There were tears and cheers. Basically, everyone who has ever cared about baseball is happy for him.

Not everyone gets applause when they walk away from something, of course. Last year, a high school football team with only 16 players--meaning most had to play both offense and defense--got clobbered in their first two games by a combined score of 102 to 0. 

They voted to disband their season, and the backlash was harsh. Lots of "winners never quit, and quitters never win" rhetoric from people sitting behind their keyboards. 

To me, however, those kids are heroes. Their bravery, in being willing to walk away in the face of such stigma, has stuck with me.

My sympathy might stem from my experience, nine years ago, of quitting a six-figure job after just one day. It was a wrenching decision, and a lot of people thought I was crazy, even though I knew in my gut it was the right move.

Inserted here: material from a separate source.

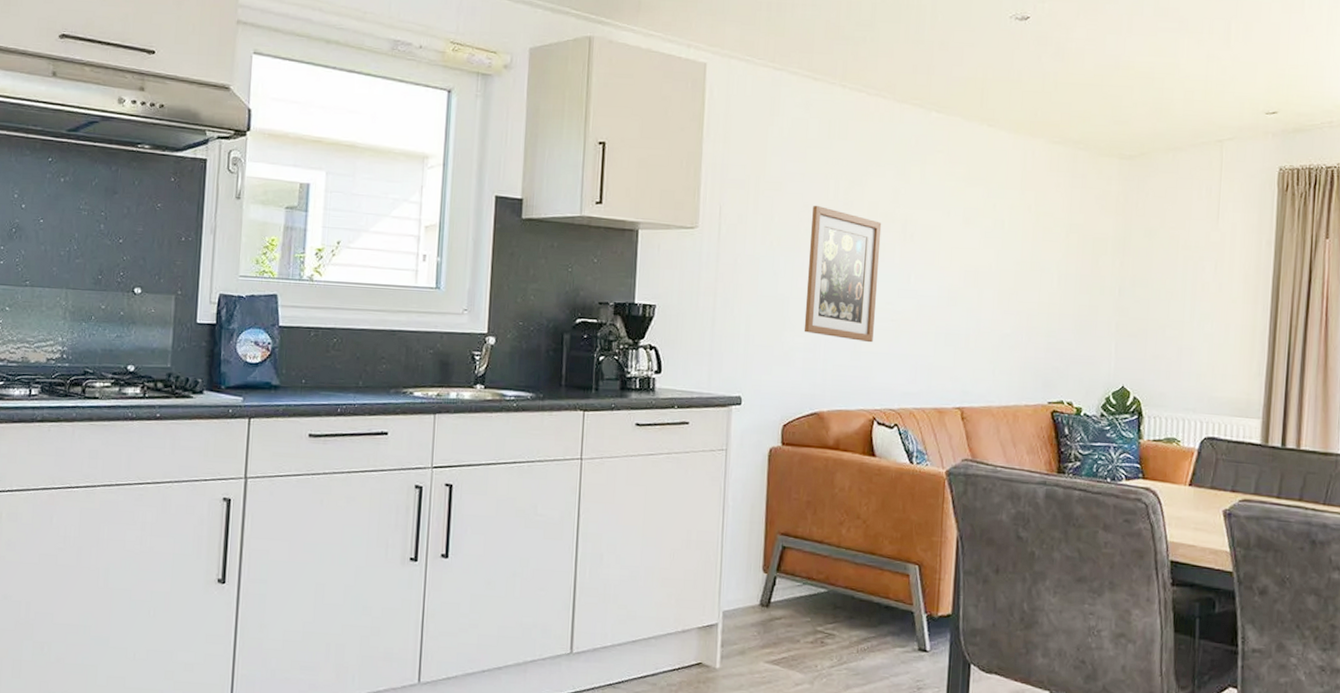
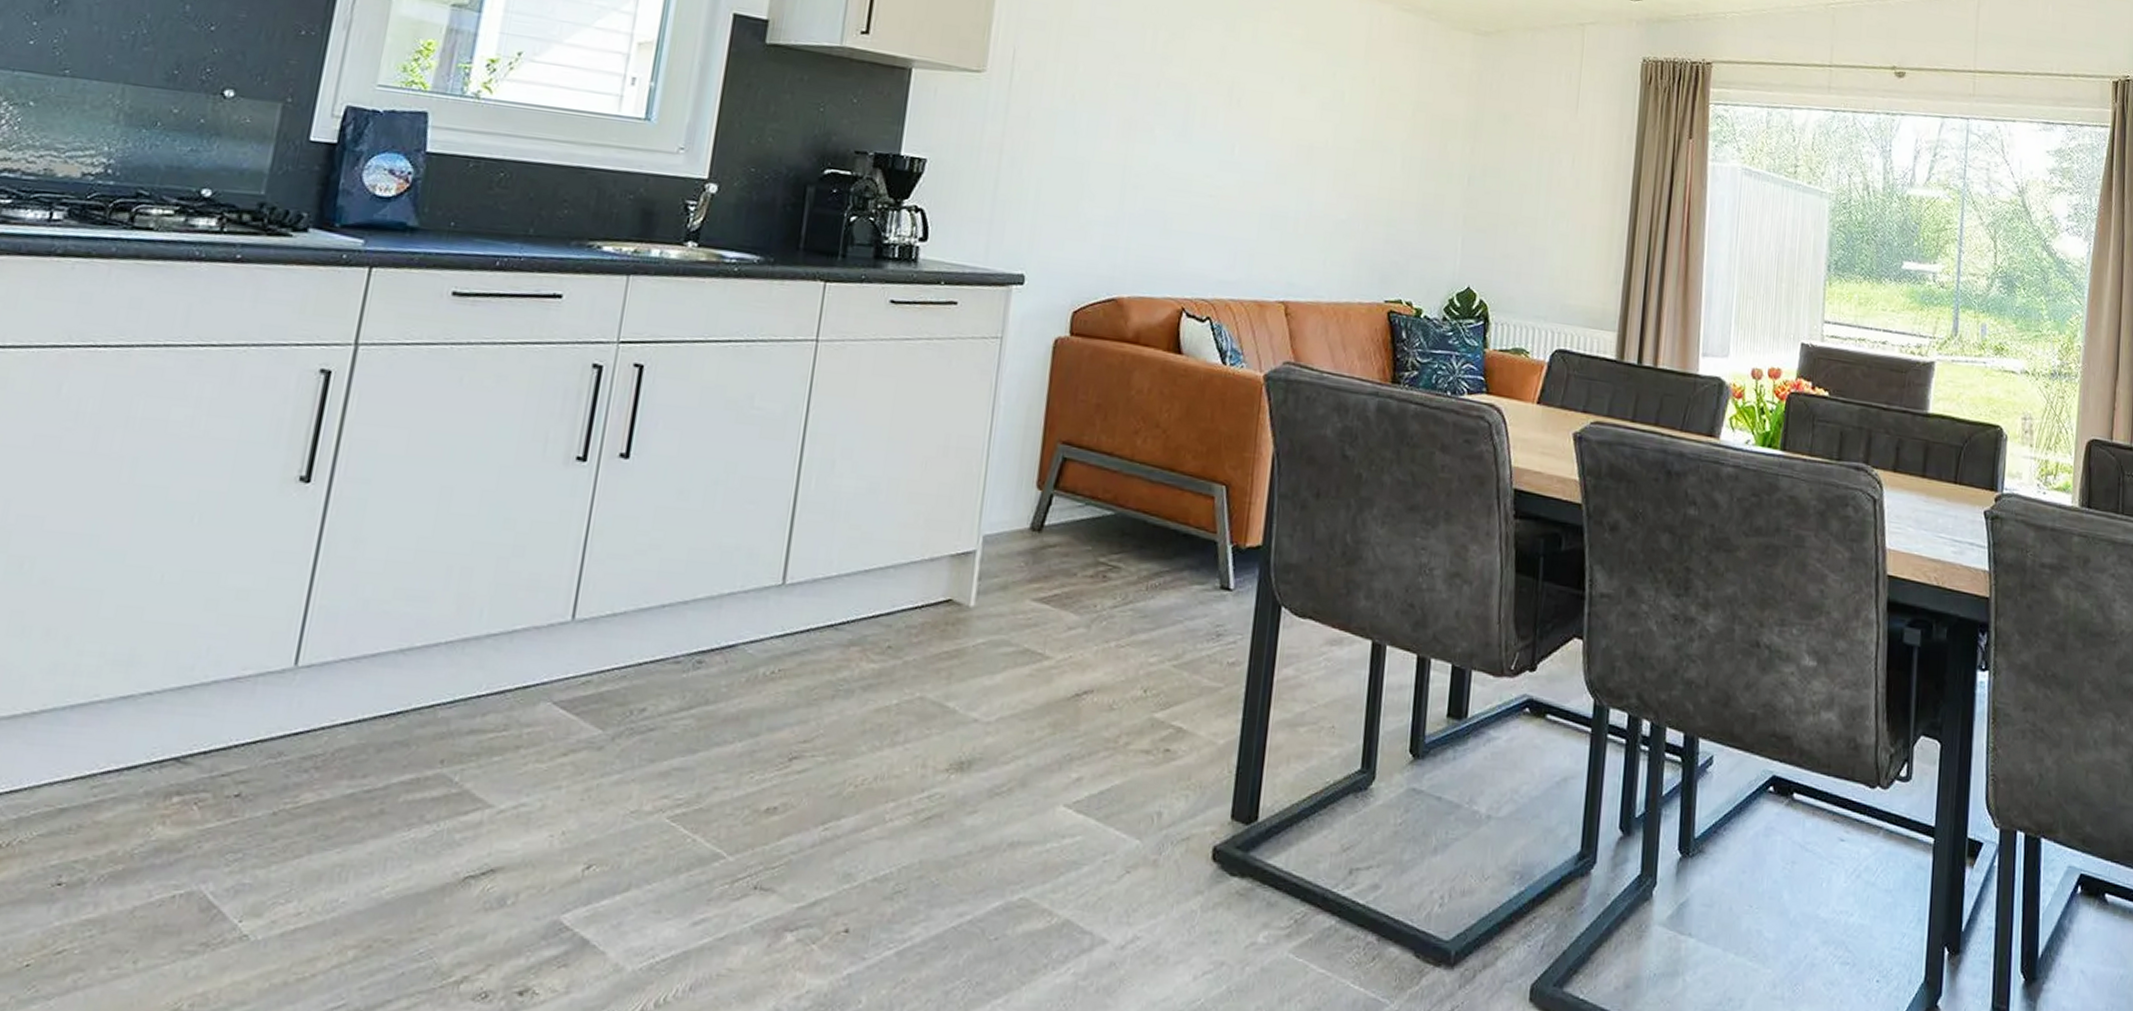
wall art: present [803,205,882,343] -> none [1105,56,1205,221]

I wrote about it all last summer, and it seems to resonate with people.

Last week, I spent a while talking with a young reader who'd come across the article, and who was trying to steel his courage to give notice at work. His situation wasn't horrible, he told me, but he just knew there were better things out there.

It's hard to make that choice. It flies in the face of what most of society tells us.

You're in a job, a career, a habit, a relationship, or a business--and maybe it's pretty good. A five on a scale of one to 10. From the outside, people can't believe you'd give it up.

But you hear that little voice telling you that you're never going to be satisfied. You realize that you're not doing anybody any favors by sticking it out. Maybe you've been there.

If you've had that kind of experience--if you can point to times in your life journey when you had to quit something decent, or even good, in order to pursue something even better, and you'd be willing to share the details--I'd like to hear about it. Maybe write about it.

Seriously: billmurphyjr [AT] inc.com. 

Because sometimes, good is the enemy of great. And they only way to begin the journey is to quit traveling on the one you were on before.